Medicare Part B and Part D cover most vaccines and immunizations. It’s important to understand which part of Medicare covers which vaccines.
Vaccines covered by Medicare Part B
Part B covers specific vaccinations including the seasonal flu shot, pneumonia, and Hepatitis B. Below are the standard regiments for these vaccines per the CDC:
- Flu vaccine: Annual vaccine given in one shot before or during flu season, usually November through April
- Pneumonia vaccine: One-time vaccine given in two shots at least one year apart
- Hepatitis B vaccine: One-time vaccine given in two to four shots recommended for people with high risk factors.
Part B also covers the COVID – 19 vaccine including boosters with no cost-sharing. Here is more information about COVID vaccines: https://www.cdc.gov/coronavirus/2019-ncov/vaccines/index.html
Finally, Part B covers any vaccines necessary after a potentially dangerous exposure—like a rabies or tetanus shot. A Medicare supplement may cover any remaining balance for the shot.

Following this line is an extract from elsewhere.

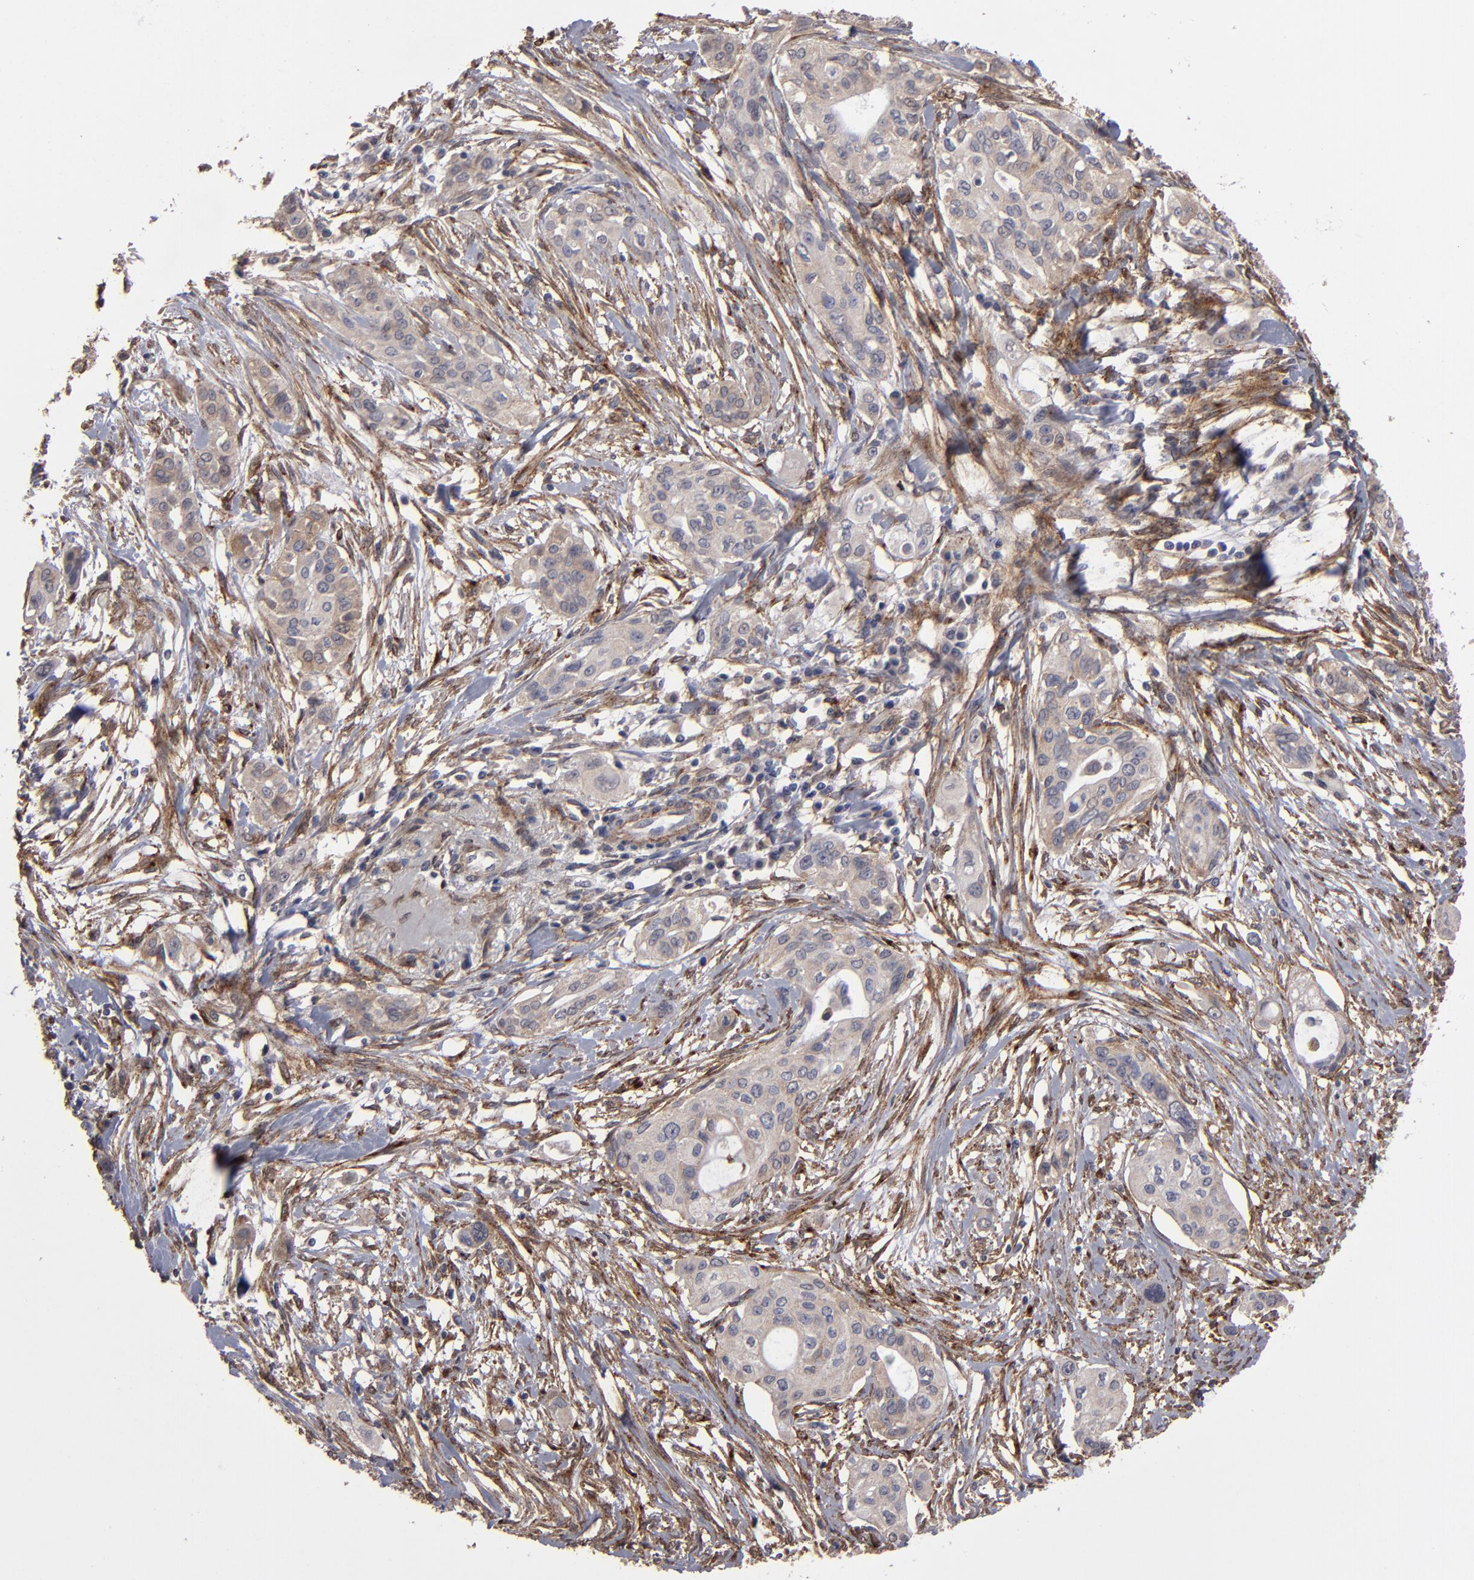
{"staining": {"intensity": "weak", "quantity": "25%-75%", "location": "cytoplasmic/membranous"}, "tissue": "pancreatic cancer", "cell_type": "Tumor cells", "image_type": "cancer", "snomed": [{"axis": "morphology", "description": "Adenocarcinoma, NOS"}, {"axis": "topography", "description": "Pancreas"}], "caption": "Immunohistochemical staining of pancreatic cancer exhibits low levels of weak cytoplasmic/membranous protein expression in approximately 25%-75% of tumor cells.", "gene": "ITGB5", "patient": {"sex": "female", "age": 60}}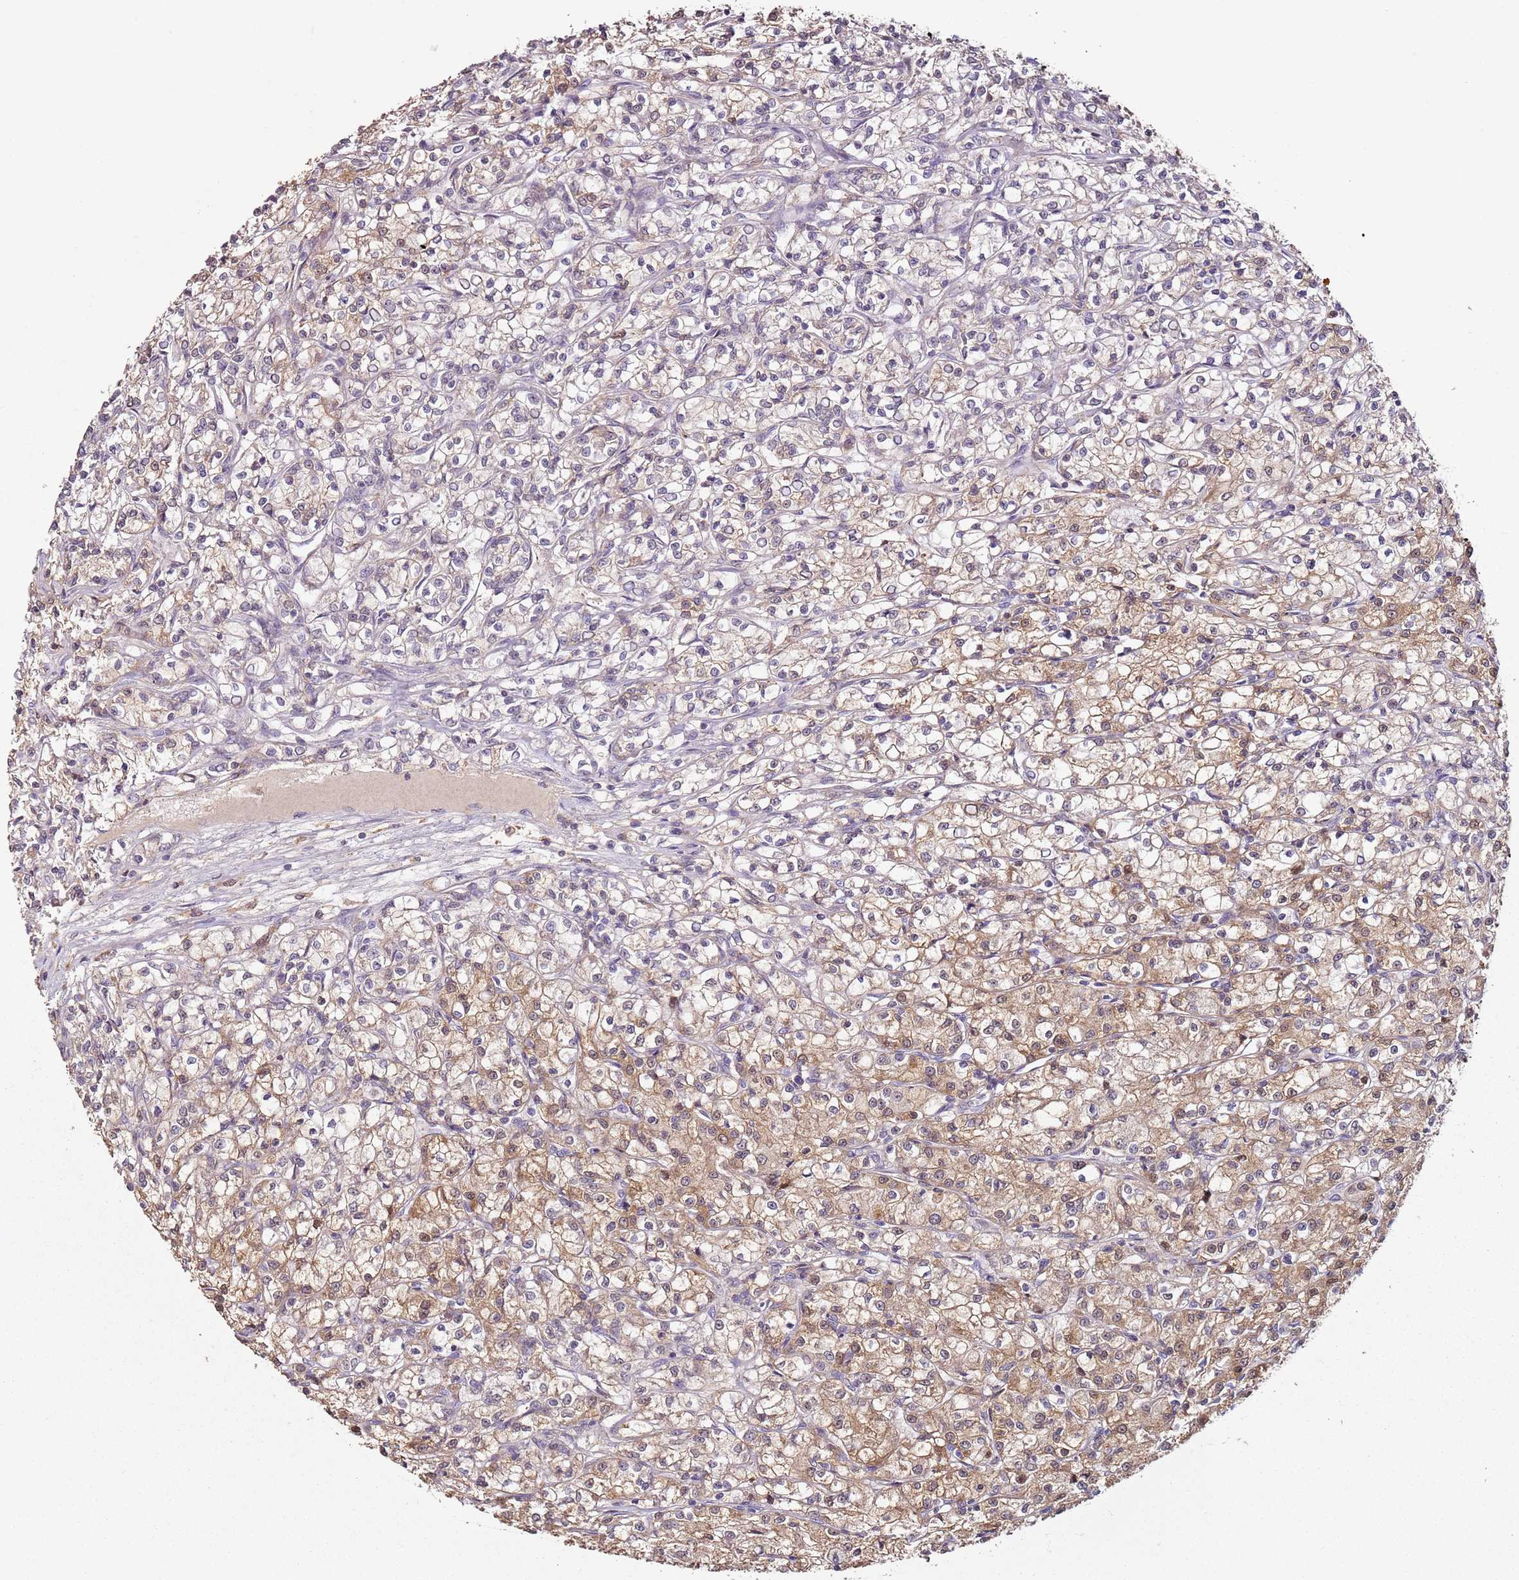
{"staining": {"intensity": "moderate", "quantity": "25%-75%", "location": "cytoplasmic/membranous"}, "tissue": "renal cancer", "cell_type": "Tumor cells", "image_type": "cancer", "snomed": [{"axis": "morphology", "description": "Adenocarcinoma, NOS"}, {"axis": "topography", "description": "Kidney"}], "caption": "Renal adenocarcinoma was stained to show a protein in brown. There is medium levels of moderate cytoplasmic/membranous expression in about 25%-75% of tumor cells. The staining was performed using DAB to visualize the protein expression in brown, while the nuclei were stained in blue with hematoxylin (Magnification: 20x).", "gene": "MDH1", "patient": {"sex": "female", "age": 59}}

Vaccines covered by Medicare Part D
The Medicare Part D Prescription Drug Program covers other vaccines recommended by your provider (that aren’t already covered by Part B) for illness prevention. Most notably Shingles and Tdap.
Below are the standard regiments for these vaccines per the CDC:
- Shingles vaccine: One-time vaccine given in two shots over two to six months
- Tdap vaccine (tetanus, diphtheria and pertussis/whooping cough): One shot if you’ve never been vaccinated, and a booster every ten years
Part D may also cover vaccines that are “reasonable and necessary” to prevent illness and are not covered by Part B. These may include vaccines you may need if traveling internationally. Talk with your doctor about your travel plans and ask what vaccines are recommended.
Where Do I Go? You can get most vaccines at a pharmacy, doctor’s office, clinic, or community health center. Talk with your doctor first about the vaccines recommended for you.
Latest: Beginning January 1, 2023, patients with Medicare Part D drug plans will not have any out-of-pocket costs for these vaccines per the Inflation Reduction Act. Regardless of the Part D plan you have, a Medicare beneficiary will no longer pay a deductible or copay.